JOB =
After finding the line with "Posted Date: 31-July-2025" in the data below, set down exactly each line through the one with "Beledweyne District, Hiraan", inclusive, and stop there.

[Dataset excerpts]
------------------------
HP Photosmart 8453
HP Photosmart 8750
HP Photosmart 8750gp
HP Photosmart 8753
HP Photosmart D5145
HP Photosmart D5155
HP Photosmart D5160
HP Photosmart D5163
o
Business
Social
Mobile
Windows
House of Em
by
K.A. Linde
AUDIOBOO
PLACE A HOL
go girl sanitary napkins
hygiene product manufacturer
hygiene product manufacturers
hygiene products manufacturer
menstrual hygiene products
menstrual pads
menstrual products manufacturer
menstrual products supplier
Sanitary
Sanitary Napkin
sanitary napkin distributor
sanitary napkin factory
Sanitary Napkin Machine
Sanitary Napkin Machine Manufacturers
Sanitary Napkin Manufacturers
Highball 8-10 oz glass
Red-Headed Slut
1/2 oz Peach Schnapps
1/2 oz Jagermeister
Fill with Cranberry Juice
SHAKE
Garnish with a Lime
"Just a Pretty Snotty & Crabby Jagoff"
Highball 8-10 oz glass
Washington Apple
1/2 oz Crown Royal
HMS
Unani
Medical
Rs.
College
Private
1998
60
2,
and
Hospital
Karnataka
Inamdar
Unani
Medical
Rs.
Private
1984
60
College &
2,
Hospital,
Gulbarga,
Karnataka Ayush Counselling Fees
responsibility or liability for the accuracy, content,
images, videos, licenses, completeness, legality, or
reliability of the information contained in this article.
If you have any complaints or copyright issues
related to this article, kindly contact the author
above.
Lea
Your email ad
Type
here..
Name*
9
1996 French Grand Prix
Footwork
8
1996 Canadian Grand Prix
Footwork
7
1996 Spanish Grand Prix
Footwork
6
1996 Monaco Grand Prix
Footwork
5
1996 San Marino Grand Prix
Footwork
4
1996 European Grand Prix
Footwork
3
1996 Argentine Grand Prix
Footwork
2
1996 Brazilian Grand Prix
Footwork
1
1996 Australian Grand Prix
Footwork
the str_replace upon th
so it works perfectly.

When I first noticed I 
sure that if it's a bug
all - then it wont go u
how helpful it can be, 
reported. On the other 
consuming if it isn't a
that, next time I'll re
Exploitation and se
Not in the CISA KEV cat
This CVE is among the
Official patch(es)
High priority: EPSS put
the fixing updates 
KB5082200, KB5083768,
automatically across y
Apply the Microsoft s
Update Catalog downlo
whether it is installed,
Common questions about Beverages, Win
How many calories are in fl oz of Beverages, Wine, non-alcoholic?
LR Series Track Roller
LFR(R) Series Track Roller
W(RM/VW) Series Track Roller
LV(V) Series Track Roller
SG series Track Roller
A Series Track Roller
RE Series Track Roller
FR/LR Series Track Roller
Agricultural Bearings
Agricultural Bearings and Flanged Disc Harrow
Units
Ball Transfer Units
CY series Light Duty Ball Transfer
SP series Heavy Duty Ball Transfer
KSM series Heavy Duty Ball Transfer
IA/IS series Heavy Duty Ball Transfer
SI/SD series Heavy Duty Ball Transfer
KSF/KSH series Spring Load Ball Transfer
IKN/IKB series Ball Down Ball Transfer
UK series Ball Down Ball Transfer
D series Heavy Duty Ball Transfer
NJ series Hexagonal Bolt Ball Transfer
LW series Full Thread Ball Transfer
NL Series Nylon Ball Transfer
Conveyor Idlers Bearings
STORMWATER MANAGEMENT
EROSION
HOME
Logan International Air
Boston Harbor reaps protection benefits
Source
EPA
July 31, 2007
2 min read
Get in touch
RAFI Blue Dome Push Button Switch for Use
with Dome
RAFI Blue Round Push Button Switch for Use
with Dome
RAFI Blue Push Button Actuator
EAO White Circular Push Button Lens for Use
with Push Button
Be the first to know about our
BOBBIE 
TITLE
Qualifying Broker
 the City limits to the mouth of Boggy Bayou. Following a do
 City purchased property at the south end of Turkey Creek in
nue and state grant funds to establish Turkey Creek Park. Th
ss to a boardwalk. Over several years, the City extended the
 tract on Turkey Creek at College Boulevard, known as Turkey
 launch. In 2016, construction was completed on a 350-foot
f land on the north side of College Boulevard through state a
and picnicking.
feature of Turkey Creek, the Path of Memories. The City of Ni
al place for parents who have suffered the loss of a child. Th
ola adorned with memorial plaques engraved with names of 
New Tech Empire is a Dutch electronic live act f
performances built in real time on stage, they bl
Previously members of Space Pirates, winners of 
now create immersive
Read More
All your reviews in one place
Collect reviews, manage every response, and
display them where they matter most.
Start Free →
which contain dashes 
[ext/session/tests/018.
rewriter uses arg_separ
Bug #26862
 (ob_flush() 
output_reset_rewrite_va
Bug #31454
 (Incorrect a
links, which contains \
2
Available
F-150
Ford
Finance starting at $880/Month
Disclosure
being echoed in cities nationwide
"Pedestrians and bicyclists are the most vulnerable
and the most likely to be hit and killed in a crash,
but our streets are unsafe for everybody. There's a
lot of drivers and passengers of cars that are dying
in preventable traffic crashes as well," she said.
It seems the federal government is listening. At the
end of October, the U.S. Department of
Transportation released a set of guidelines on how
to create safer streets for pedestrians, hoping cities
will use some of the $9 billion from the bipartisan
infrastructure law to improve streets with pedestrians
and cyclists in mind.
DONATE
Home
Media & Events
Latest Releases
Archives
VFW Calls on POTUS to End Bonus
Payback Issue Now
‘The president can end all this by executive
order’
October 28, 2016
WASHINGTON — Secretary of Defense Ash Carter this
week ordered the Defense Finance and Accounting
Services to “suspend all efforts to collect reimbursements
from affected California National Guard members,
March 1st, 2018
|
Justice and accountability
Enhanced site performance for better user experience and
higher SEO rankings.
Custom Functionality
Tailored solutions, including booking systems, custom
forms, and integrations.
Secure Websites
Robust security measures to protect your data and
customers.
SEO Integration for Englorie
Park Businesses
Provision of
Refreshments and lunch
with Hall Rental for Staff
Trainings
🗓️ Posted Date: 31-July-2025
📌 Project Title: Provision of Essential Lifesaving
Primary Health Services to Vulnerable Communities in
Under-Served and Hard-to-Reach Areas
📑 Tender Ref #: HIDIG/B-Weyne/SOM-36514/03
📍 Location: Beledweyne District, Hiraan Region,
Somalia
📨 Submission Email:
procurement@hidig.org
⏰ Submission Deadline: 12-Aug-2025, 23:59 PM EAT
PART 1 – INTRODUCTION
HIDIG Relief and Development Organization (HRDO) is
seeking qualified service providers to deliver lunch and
------------------------
WORKED SOLUTION =
🗓️ Posted Date: 31-July-2025
📌 Project Title: Provision of Essential Lifesaving
Primary Health Services to Vulnerable Communities in
Under-Served and Hard-to-Reach Areas
📑 Tender Ref #: HIDIG/B-Weyne/SOM-36514/03
📍 Location: Beledweyne District, Hiraan Region,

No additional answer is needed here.